==== The input ====
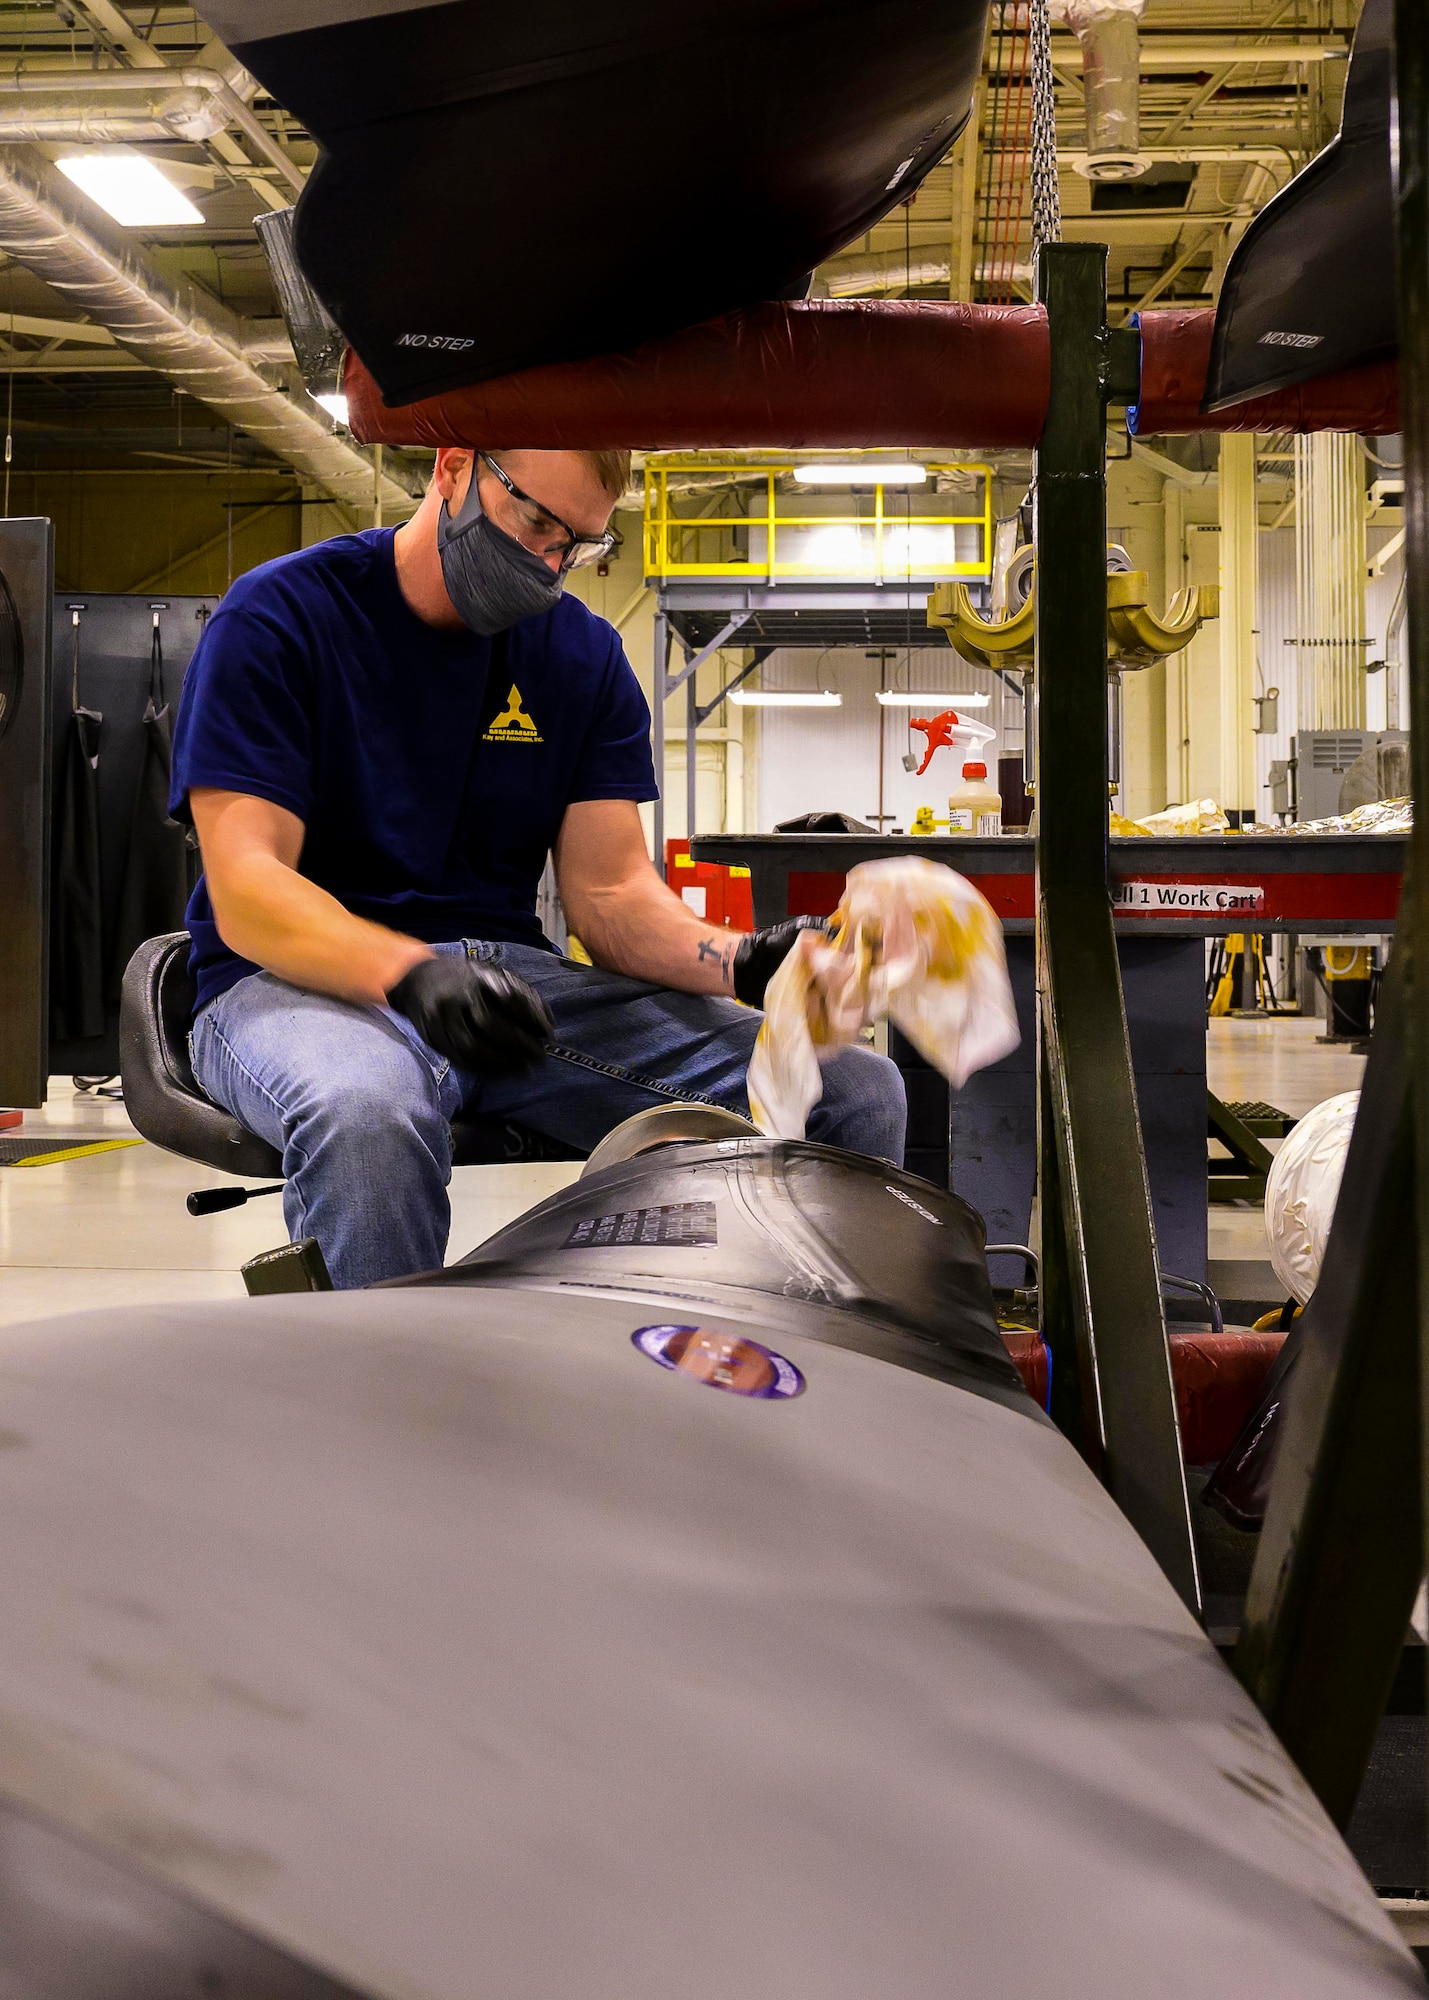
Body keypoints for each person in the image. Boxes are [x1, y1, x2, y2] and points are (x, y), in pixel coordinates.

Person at [170, 446, 906, 1287]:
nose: (549, 562)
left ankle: (810, 1381)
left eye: (579, 545)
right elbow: (249, 888)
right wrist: (408, 971)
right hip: (291, 978)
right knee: (366, 1116)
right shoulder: (279, 615)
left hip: (504, 988)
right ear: (453, 469)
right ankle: (377, 1400)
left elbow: (609, 894)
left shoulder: (581, 656)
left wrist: (739, 960)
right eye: (534, 521)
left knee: (851, 1087)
====
**Task**
Which lines above hold the string "right"? Please copy all of them.

**Exercise result**
right elbow: (249, 888)
right wrist: (408, 971)
right hip: (291, 978)
right knee: (366, 1116)
right shoulder: (279, 615)
right ear: (453, 469)
right ankle: (377, 1400)
right eye: (534, 521)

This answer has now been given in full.